Barnes & Noble Joins E-Publishing Race

The online publishing industry continued to gain momentum Tuesday as Internet bookseller Barnesandnoble.com announced an investment of $20 million (US$) in exchange for a 30 percent stake in Mighty Words, a subsidiary of Internet bookstore and publisher Fatbrain.com.

In addition to offering the works of best-selling authors, Mighty Words allows aspiring writers, essayists, poets and others to sell their work online.

Inside the Deal

Since announcing last month that it was seeking outside funding, Mighty Words has secured $36 million in investments.

In addition to Barnesandnoble.com’s $20 million investment, $16 million comes from venture capital firms, including Vulcan Ventures, the company owned by Microsoft co-founder Paul Allen.

As part of the agreement, Barnesandnoble.com will distribute works from Mighty Words on its Web site. Mighty Words will also look for other distribution deals with high profile Web sites. Fatbrain will retain a 23 percent stake in Mighty Words and will receive $8.5 million as reimbursement for expenses incurred on behalf of the subsidiary over the past five months.

Every Company Is a Publisher

The publishing business seems to have discovered the Internet in the past few weeks, with a slew of new deals involving everyone from Time Warner to venerable publishing giant Simon & Schuster.

Fatbrain, which went public in November 1998, started as an online book seller focusing on computer books. It has since expanded its inventory to include interactive training products and books on technology, business, finance, engineering and general interest topics. Fatbrain also provides digital publishing services such as print-on-demand, and secure hosting and distribution of corporate documentation.

New Fatbrain.com CEO Dennis Capovilla said earlier this year his goal was to capture a significant portion of the $94 billion in revenue that traditional printers realize annually. Mighty Words is part of that strategic plan, as is another Fatbrain subsidiary, the Information Exchange, which operates as a virtual bookstore for companies to buy books and get their own documents produced on paper or portable document format (PDF).

Wheeling and Dealing

Meanwhile, the mad rush to close online publishing deals continues. Last week, Time Warner invested in Bookface.com, a site that lets users read books over the Internet. Reportedly, a number of respected publishing houses, including Penguin, St. Martin’s Press and Harper Collins, will provide content to Bookface.

Time Warner unveiled plans last month for the creation of a separate online publishing venture called iPublish.com. Microsoft also gained widespread attention in May when it teamed with RandomHouse to offer Michael Crichton’s new novel on pocket PCs.
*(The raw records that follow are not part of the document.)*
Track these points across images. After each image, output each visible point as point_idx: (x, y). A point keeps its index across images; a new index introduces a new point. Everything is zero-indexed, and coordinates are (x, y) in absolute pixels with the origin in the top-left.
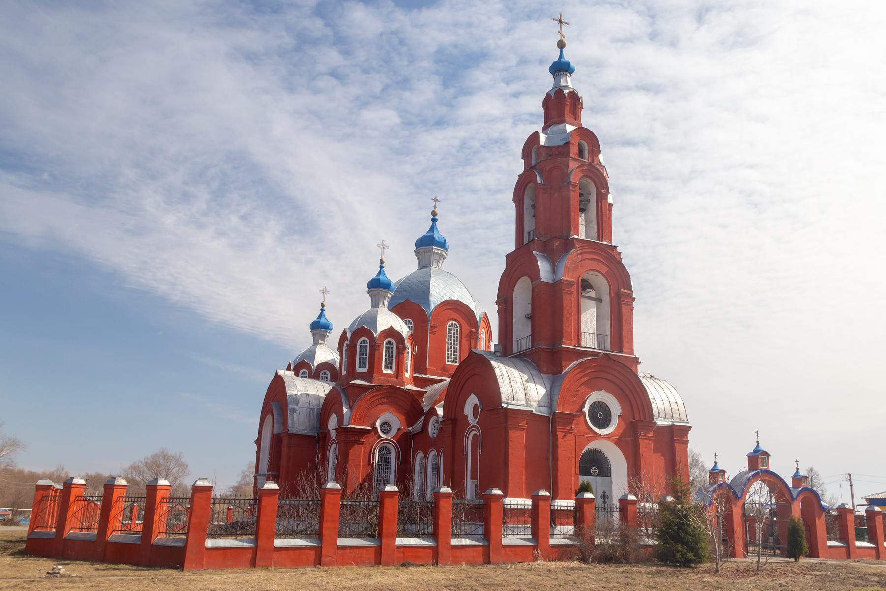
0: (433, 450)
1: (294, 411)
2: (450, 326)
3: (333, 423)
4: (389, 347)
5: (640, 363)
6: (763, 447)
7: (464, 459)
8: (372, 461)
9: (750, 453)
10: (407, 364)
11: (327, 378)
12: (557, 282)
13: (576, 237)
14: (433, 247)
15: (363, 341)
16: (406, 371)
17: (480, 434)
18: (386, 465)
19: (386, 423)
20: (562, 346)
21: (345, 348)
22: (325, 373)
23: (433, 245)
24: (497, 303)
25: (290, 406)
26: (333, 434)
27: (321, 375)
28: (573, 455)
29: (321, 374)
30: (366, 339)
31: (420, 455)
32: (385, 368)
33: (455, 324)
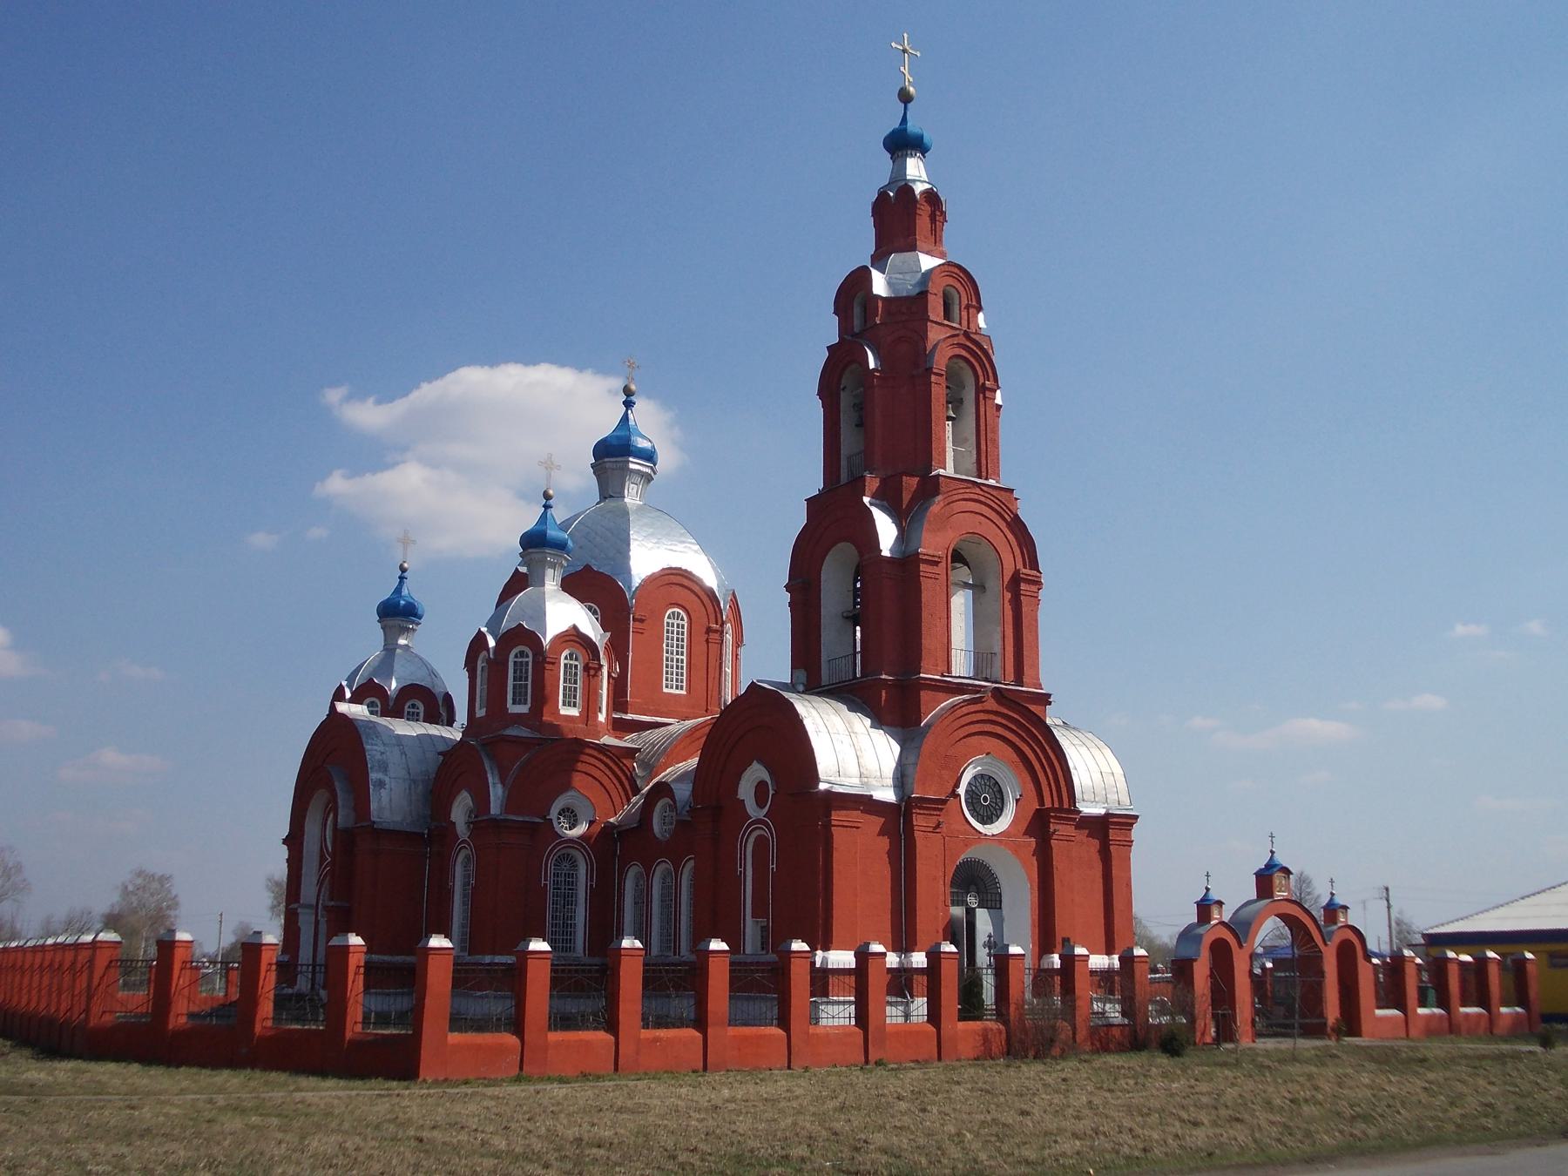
0: (665, 862)
1: (381, 784)
2: (669, 617)
3: (460, 810)
4: (571, 665)
5: (1050, 703)
6: (1281, 859)
7: (738, 881)
8: (543, 882)
9: (1261, 870)
10: (602, 694)
11: (418, 714)
12: (908, 557)
13: (941, 471)
14: (631, 459)
15: (520, 652)
16: (600, 711)
17: (772, 834)
18: (569, 889)
19: (568, 809)
20: (921, 675)
21: (480, 665)
22: (413, 706)
23: (630, 456)
24: (788, 588)
25: (373, 776)
26: (462, 829)
27: (406, 709)
28: (941, 874)
29: (406, 707)
30: (527, 650)
31: (633, 872)
32: (564, 704)
33: (679, 614)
Whether e-publishing can generate enough revenue and consumer attention to give traditional publishing houses a true run for their money remains to be seen, but established publishers are scrambling to find their place in the Internet culture.

How E-Publishers Compete

Developing an online business model may be more difficult for traditional publisher than it appears. Mighty Words, for example provides a 50-50 split of royalties with authors, while traditional publishing houses generally provide a ten percent royalty to writers.

Additionally, e-publishers have the potential to reach a tremendous audience online, incurring much lower expenses than those incurred by offline publishing companies that have traditionally spent top dollar for advertising in print publications.